Find the line holding "문해 어려운 이웃돕기 겨울이불 100채를 기탁했다. 국제로타리 3630지구 7" in the entries below. Give it again exactly, along with every line after it up to and including the line holding "는 ‘집들이’ 형식으로 열린다. 귀농귀촌인이 10인 이상인 마을이면 ‘귀농귀촌".

═════ Exercise inputs

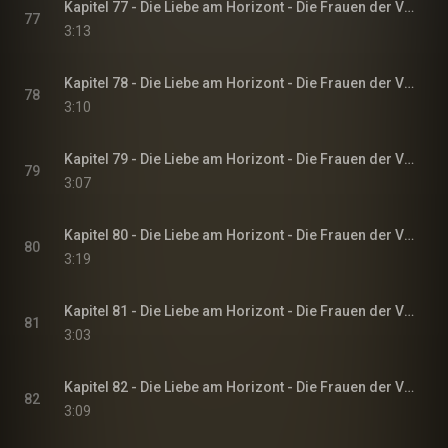
Kapitel 77 - Die Liebe am Horizont - Die Frauen der Villa Sommerwind, Band 3
77
3:13
Kapitel 78 - Die Liebe am Horizont - Die Frauen der Villa Sommerwind, Band 3
78
3:10
Kapitel 79 - Die Liebe am Horizont - Die Frauen der Villa Sommerwind, Band 3
79
3:07
Kapitel 80 - Die Liebe am Horizont - Die Frauen der Villa Sommerwind, Band 3
80
3:19
Kapitel 81 - Die Liebe am Horizont - Die Frauen der Villa Sommerwind, Band 3
81
3:03
Kapitel 82 - Die Liebe am Horizont - Die Frauen der Villa Sommerwind, Band 3
82
3:09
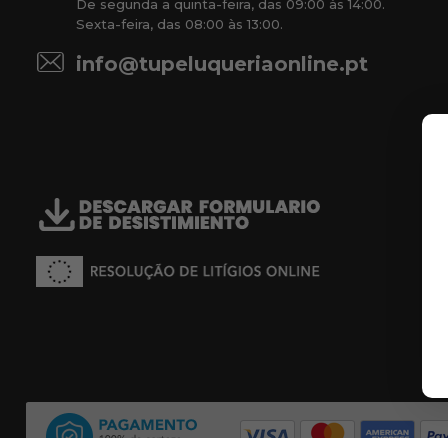
De segunda a quinta-feira, das 09:00 às 14:00.
Sexta-feira, das 08:00 às 13:00.
info@tupeluqueriaonline.pt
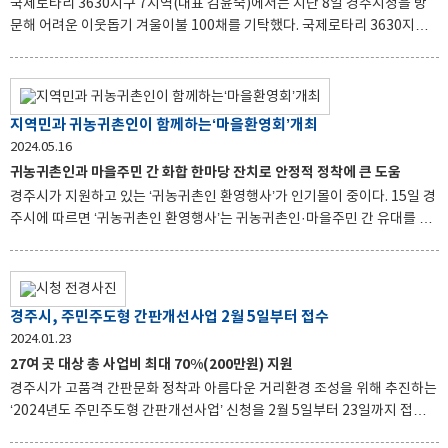
국제로타리 3630지구 7지역(대표 김윤숙)에서는 지난 8일 경주시청을 방
문해 어려운 이웃돕기 겨울이불 100채를 기탁했다. 국제로타리 3630지구 7
지역은 9개 로타리 클럽으로 구성돼 꾸준히 봉사와 기부를 이어오고 있으며,
올해도 연말을 맞아 9개 로타리 클럽이 따뜻한 마음을 모아주어 더욱 의미가
깊다. 김윤숙 7지역 대표는 “지역의 어려운 이웃에게 도움을 드릴 수 있어 기
쁘게 생각하고 앞으로도 회원들과 함께 지역사회의 발전과 어려운 이웃들을
지역민과 귀농귀촌인이 함께하는‘마을환영회’개최
도울 기회가 주어진다면 성심성의껏 동참하도록 노력하겠다”고 전했다. 주
2024.05.16
낙영 경주시장은 “항상 지역과 이웃을 먼저 생각하는 따뜻한 나눔에 감사드
귀농귀촌인과 마을주민 간 화합 한마당 잔치로 안정적 정착에 큰 도움
리며, 솔선수범해 나눔을 실천하는 모습이 시민들에게 큰 희망의 메시지로
경주시가 지원하고 있는 ‘귀농귀촌인 환영행사’가 인기몰이 중이다. 15일 경
전해질 것”이라고 인사를 전했다. 이날 기탁된 물품
주시에 따르면 ‘귀농귀촌인 환영행사’는 귀농귀촌인·마을주민 간 유대를 강
화하기 위해 경주시가 추진 중인 사업이다. 앞서 13일 현곡면 하구2리를 시
작으로, 15일 양남면 석촌리, 6월에는 현곡면, 내남면 용장1리, 7월에는 산
내면 외칠1리 등 5곳에서 진행된다. ‘귀농귀촌인 환영행사’는 음식을 나눠먹
는 ‘집들이’ 형식으로 열린다. 귀농귀촌인이 10인 이상인 마을이면 ‘귀농귀촌
경주시, 주민주도형 간판개선사업 2월 5일부터 접수
인 환영행사’를 지원받을 수 있으며, 매년 1~2월 사이 사업 신청기간에 신청
2024.01.23
하면 된다. 주낙영 경주시장은 “ ‘귀농귀촌인 환영행사’ 사업을 통해 마을주
27여 곳 대상 총 사업비 최대 70%(200만원) 지원
민과 화합하고 서로 이해하는데 많은 도움이 되길 바란다”고 강조했다.
경주시가 고품격 간판문화 정착과 아름다운 거리환경 조성을 위해 추진하는
‘2024년도 주민주도형 간판개선사업’ 신청을 2월 5일부터 23일까지 접수
받는다. 시는 27여 곳 업소를 대상으로 친환경 벽면이용 LED간판(입체형)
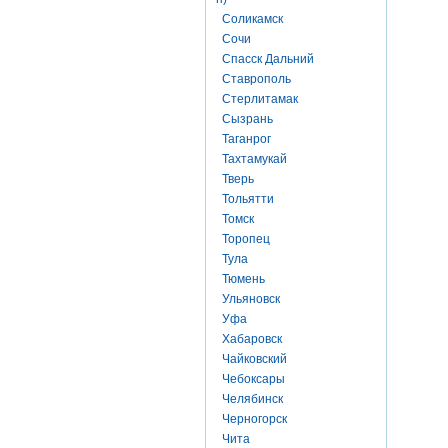
Соликамск
Сочи
Спасск Дальний
Ставрополь
Стерлитамак
Сызрань
Таганрог
Тахтамукай
Тверь
Тольятти
Томск
Торопец
Тула
Тюмень
Ульяновск
Уфа
Хабаровск
Чайковский
Чебоксары
Челябинск
Черногорск
Чита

══════════

[Exercise solution]
문해 어려운 이웃돕기 겨울이불 100채를 기탁했다. 국제로타리 3630지구 7
지역은 9개 로타리 클럽으로 구성돼 꾸준히 봉사와 기부를 이어오고 있으며,
올해도 연말을 맞아 9개 로타리 클럽이 따뜻한 마음을 모아주어 더욱 의미가
깊다. 김윤숙 7지역 대표는 “지역의 어려운 이웃에게 도움을 드릴 수 있어 기
쁘게 생각하고 앞으로도 회원들과 함께 지역사회의 발전과 어려운 이웃들을
지역민과 귀농귀촌인이 함께하는‘마을환영회’개최
도울 기회가 주어진다면 성심성의껏 동참하도록 노력하겠다”고 전했다. 주
2024.05.16
낙영 경주시장은 “항상 지역과 이웃을 먼저 생각하는 따뜻한 나눔에 감사드
귀농귀촌인과 마을주민 간 화합 한마당 잔치로 안정적 정착에 큰 도움
리며, 솔선수범해 나눔을 실천하는 모습이 시민들에게 큰 희망의 메시지로
경주시가 지원하고 있는 ‘귀농귀촌인 환영행사’가 인기몰이 중이다. 15일 경
전해질 것”이라고 인사를 전했다. 이날 기탁된 물품
주시에 따르면 ‘귀농귀촌인 환영행사’는 귀농귀촌인·마을주민 간 유대를 강
화하기 위해 경주시가 추진 중인 사업이다. 앞서 13일 현곡면 하구2리를 시
작으로, 15일 양남면 석촌리, 6월에는 현곡면, 내남면 용장1리, 7월에는 산
내면 외칠1리 등 5곳에서 진행된다. ‘귀농귀촌인 환영행사’는 음식을 나눠먹
는 ‘집들이’ 형식으로 열린다. 귀농귀촌인이 10인 이상인 마을이면 ‘귀농귀촌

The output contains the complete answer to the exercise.